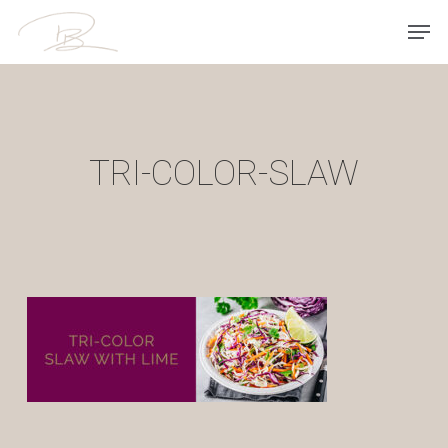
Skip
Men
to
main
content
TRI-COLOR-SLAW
---
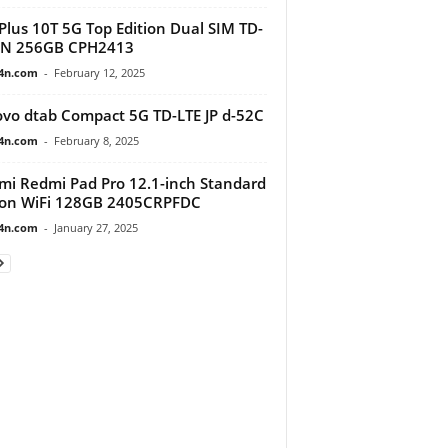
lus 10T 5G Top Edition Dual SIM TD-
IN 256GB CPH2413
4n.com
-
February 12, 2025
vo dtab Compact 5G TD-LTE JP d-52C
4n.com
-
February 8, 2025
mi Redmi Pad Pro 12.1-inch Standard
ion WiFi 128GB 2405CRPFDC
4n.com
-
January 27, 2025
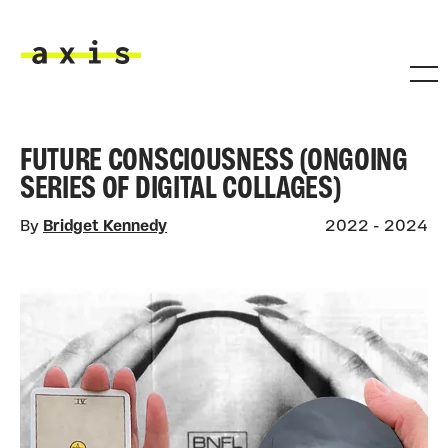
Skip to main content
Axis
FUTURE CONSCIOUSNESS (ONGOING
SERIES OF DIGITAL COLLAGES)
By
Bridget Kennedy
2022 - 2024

DIRECTIVE
Range to copy from the listing above: the line containing "mi Redmi Pad Pro 12.1-inch Standard" down to the line containing "2022 - 2024", both included. Reproduce it exactly, minus the pictures, and add nothing.

WRITTEN SOLUTION
mi Redmi Pad Pro 12.1-inch Standard
ion WiFi 128GB 2405CRPFDC
4n.com
-
January 27, 2025
Skip to main content
Axis
FUTURE CONSCIOUSNESS (ONGOING
SERIES OF DIGITAL COLLAGES)
By
Bridget Kennedy
2022 - 2024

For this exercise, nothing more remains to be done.